The answer is to be the full listing, unchanged in every line.
##### Task material
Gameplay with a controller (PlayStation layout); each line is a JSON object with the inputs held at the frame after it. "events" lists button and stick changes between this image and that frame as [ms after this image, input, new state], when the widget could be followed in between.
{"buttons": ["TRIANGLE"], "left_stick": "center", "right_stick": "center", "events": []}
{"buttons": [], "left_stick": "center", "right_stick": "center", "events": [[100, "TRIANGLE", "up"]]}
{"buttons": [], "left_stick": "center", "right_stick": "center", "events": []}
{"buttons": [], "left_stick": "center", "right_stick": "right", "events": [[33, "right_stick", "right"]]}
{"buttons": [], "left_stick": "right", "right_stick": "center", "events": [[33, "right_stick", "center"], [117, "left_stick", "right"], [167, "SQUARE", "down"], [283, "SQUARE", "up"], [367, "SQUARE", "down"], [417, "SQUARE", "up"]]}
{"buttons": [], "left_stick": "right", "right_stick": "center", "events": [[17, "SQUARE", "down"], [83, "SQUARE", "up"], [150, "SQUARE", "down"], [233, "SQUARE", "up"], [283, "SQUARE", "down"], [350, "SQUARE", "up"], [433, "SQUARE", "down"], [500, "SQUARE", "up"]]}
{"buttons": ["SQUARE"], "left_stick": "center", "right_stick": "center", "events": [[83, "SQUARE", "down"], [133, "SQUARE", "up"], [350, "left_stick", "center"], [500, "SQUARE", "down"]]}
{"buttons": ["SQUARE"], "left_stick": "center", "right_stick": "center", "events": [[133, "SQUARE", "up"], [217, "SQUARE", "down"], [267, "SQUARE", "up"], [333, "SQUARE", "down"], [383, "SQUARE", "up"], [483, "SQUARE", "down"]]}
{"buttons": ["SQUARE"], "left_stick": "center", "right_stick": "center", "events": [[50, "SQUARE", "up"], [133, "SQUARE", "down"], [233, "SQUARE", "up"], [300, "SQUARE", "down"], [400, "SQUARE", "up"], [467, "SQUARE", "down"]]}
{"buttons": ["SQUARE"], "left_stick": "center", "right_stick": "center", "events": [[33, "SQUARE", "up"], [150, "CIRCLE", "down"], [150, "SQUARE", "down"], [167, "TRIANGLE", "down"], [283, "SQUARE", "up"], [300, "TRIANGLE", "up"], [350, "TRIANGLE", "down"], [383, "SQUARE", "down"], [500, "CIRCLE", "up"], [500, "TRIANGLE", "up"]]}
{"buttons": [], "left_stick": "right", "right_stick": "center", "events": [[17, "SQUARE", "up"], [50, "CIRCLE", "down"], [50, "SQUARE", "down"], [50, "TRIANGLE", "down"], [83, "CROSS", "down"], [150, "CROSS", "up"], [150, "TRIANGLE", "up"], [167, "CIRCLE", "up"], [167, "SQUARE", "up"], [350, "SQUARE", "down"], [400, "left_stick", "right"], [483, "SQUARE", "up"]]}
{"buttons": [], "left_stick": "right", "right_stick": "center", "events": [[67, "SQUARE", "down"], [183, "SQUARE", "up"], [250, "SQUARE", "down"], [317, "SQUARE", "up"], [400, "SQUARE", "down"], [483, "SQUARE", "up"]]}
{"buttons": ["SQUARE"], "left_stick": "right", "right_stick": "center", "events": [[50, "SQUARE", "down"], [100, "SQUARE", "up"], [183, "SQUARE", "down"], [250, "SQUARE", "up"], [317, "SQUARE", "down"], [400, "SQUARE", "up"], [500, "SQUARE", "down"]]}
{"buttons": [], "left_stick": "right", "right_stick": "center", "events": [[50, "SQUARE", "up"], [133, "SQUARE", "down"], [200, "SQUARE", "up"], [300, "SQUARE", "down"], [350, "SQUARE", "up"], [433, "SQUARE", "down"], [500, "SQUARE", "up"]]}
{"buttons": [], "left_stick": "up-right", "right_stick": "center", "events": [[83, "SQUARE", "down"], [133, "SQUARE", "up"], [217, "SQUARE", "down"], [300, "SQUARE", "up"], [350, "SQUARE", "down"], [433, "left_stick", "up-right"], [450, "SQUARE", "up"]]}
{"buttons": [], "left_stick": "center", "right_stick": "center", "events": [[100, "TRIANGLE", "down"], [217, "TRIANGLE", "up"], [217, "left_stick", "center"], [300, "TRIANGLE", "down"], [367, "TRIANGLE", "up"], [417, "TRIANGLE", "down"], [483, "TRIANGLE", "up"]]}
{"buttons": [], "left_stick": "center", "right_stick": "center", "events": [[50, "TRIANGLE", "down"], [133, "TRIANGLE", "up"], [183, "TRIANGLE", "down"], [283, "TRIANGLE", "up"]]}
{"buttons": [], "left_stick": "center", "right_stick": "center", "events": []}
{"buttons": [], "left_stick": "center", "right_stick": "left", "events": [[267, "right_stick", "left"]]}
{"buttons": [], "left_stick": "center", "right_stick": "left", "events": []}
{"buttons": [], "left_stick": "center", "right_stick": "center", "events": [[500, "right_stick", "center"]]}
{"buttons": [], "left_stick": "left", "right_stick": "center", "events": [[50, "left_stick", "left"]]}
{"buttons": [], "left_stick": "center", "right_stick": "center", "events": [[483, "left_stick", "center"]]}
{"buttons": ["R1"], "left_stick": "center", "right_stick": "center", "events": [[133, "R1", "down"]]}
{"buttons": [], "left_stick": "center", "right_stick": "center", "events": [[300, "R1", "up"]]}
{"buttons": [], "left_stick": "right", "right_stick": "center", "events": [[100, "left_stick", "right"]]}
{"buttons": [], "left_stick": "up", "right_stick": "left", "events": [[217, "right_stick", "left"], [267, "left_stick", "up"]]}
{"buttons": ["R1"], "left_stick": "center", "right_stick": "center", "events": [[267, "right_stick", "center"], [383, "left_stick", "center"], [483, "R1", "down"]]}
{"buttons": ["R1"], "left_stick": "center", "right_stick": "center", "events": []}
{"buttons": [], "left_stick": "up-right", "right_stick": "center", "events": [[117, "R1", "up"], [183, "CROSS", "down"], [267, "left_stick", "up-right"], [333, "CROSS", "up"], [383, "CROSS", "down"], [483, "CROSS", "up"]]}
##########
▶ [Reply to the exercise]
Gameplay with a controller (PlayStation layout); each line is a JSON object with the inputs held at the frame after it. "events" lists button and stick changes between this image and that frame as [ms after this image, input, new state], when the widget could be followed in between.
{"buttons": ["TRIANGLE"], "left_stick": "center", "right_stick": "center", "events": []}
{"buttons": [], "left_stick": "center", "right_stick": "center", "events": [[100, "TRIANGLE", "up"]]}
{"buttons": [], "left_stick": "center", "right_stick": "center", "events": []}
{"buttons": [], "left_stick": "center", "right_stick": "right", "events": [[33, "right_stick", "right"]]}
{"buttons": [], "left_stick": "right", "right_stick": "center", "events": [[33, "right_stick", "center"], [117, "left_stick", "right"], [167, "SQUARE", "down"], [283, "SQUARE", "up"], [367, "SQUARE", "down"], [417, "SQUARE", "up"]]}
{"buttons": [], "left_stick": "right", "right_stick": "center", "events": [[17, "SQUARE", "down"], [83, "SQUARE", "up"], [150, "SQUARE", "down"], [233, "SQUARE", "up"], [283, "SQUARE", "down"], [350, "SQUARE", "up"], [433, "SQUARE", "down"], [500, "SQUARE", "up"]]}
{"buttons": ["SQUARE"], "left_stick": "center", "right_stick": "center", "events": [[83, "SQUARE", "down"], [133, "SQUARE", "up"], [350, "left_stick", "center"], [500, "SQUARE", "down"]]}
{"buttons": ["SQUARE"], "left_stick": "center", "right_stick": "center", "events": [[133, "SQUARE", "up"], [217, "SQUARE", "down"], [267, "SQUARE", "up"], [333, "SQUARE", "down"], [383, "SQUARE", "up"], [483, "SQUARE", "down"]]}
{"buttons": ["SQUARE"], "left_stick": "center", "right_stick": "center", "events": [[50, "SQUARE", "up"], [133, "SQUARE", "down"], [233, "SQUARE", "up"], [300, "SQUARE", "down"], [400, "SQUARE", "up"], [467, "SQUARE", "down"]]}
{"buttons": ["SQUARE"], "left_stick": "center", "right_stick": "center", "events": [[33, "SQUARE", "up"], [150, "CIRCLE", "down"], [150, "SQUARE", "down"], [167, "TRIANGLE", "down"], [283, "SQUARE", "up"], [300, "TRIANGLE", "up"], [350, "TRIANGLE", "down"], [383, "SQUARE", "down"], [500, "CIRCLE", "up"], [500, "TRIANGLE", "up"]]}
{"buttons": [], "left_stick": "right", "right_stick": "center", "events": [[17, "SQUARE", "up"], [50, "CIRCLE", "down"], [50, "SQUARE", "down"], [50, "TRIANGLE", "down"], [83, "CROSS", "down"], [150, "CROSS", "up"], [150, "TRIANGLE", "up"], [167, "CIRCLE", "up"], [167, "SQUARE", "up"], [350, "SQUARE", "down"], [400, "left_stick", "right"], [483, "SQUARE", "up"]]}
{"buttons": [], "left_stick": "right", "right_stick": "center", "events": [[67, "SQUARE", "down"], [183, "SQUARE", "up"], [250, "SQUARE", "down"], [317, "SQUARE", "up"], [400, "SQUARE", "down"], [483, "SQUARE", "up"]]}
{"buttons": ["SQUARE"], "left_stick": "right", "right_stick": "center", "events": [[50, "SQUARE", "down"], [100, "SQUARE", "up"], [183, "SQUARE", "down"], [250, "SQUARE", "up"], [317, "SQUARE", "down"], [400, "SQUARE", "up"], [500, "SQUARE", "down"]]}
{"buttons": [], "left_stick": "right", "right_stick": "center", "events": [[50, "SQUARE", "up"], [133, "SQUARE", "down"], [200, "SQUARE", "up"], [300, "SQUARE", "down"], [350, "SQUARE", "up"], [433, "SQUARE", "down"], [500, "SQUARE", "up"]]}
{"buttons": [], "left_stick": "up-right", "right_stick": "center", "events": [[83, "SQUARE", "down"], [133, "SQUARE", "up"], [217, "SQUARE", "down"], [300, "SQUARE", "up"], [350, "SQUARE", "down"], [433, "left_stick", "up-right"], [450, "SQUARE", "up"]]}
{"buttons": [], "left_stick": "center", "right_stick": "center", "events": [[100, "TRIANGLE", "down"], [217, "TRIANGLE", "up"], [217, "left_stick", "center"], [300, "TRIANGLE", "down"], [367, "TRIANGLE", "up"], [417, "TRIANGLE", "down"], [483, "TRIANGLE", "up"]]}
{"buttons": [], "left_stick": "center", "right_stick": "center", "events": [[50, "TRIANGLE", "down"], [133, "TRIANGLE", "up"], [183, "TRIANGLE", "down"], [283, "TRIANGLE", "up"]]}
{"buttons": [], "left_stick": "center", "right_stick": "center", "events": []}
{"buttons": [], "left_stick": "center", "right_stick": "left", "events": [[267, "right_stick", "left"]]}
{"buttons": [], "left_stick": "center", "right_stick": "left", "events": []}
{"buttons": [], "left_stick": "center", "right_stick": "center", "events": [[500, "right_stick", "center"]]}
{"buttons": [], "left_stick": "left", "right_stick": "center", "events": [[50, "left_stick", "left"]]}
{"buttons": [], "left_stick": "center", "right_stick": "center", "events": [[483, "left_stick", "center"]]}
{"buttons": ["R1"], "left_stick": "center", "right_stick": "center", "events": [[133, "R1", "down"]]}
{"buttons": [], "left_stick": "center", "right_stick": "center", "events": [[300, "R1", "up"]]}
{"buttons": [], "left_stick": "right", "right_stick": "center", "events": [[100, "left_stick", "right"]]}
{"buttons": [], "left_stick": "up", "right_stick": "left", "events": [[217, "right_stick", "left"], [267, "left_stick", "up"]]}
{"buttons": ["R1"], "left_stick": "center", "right_stick": "center", "events": [[267, "right_stick", "center"], [383, "left_stick", "center"], [483, "R1", "down"]]}
{"buttons": ["R1"], "left_stick": "center", "right_stick": "center", "events": []}
{"buttons": [], "left_stick": "up-right", "right_stick": "center", "events": [[117, "R1", "up"], [183, "CROSS", "down"], [267, "left_stick", "up-right"], [333, "CROSS", "up"], [383, "CROSS", "down"], [483, "CROSS", "up"]]}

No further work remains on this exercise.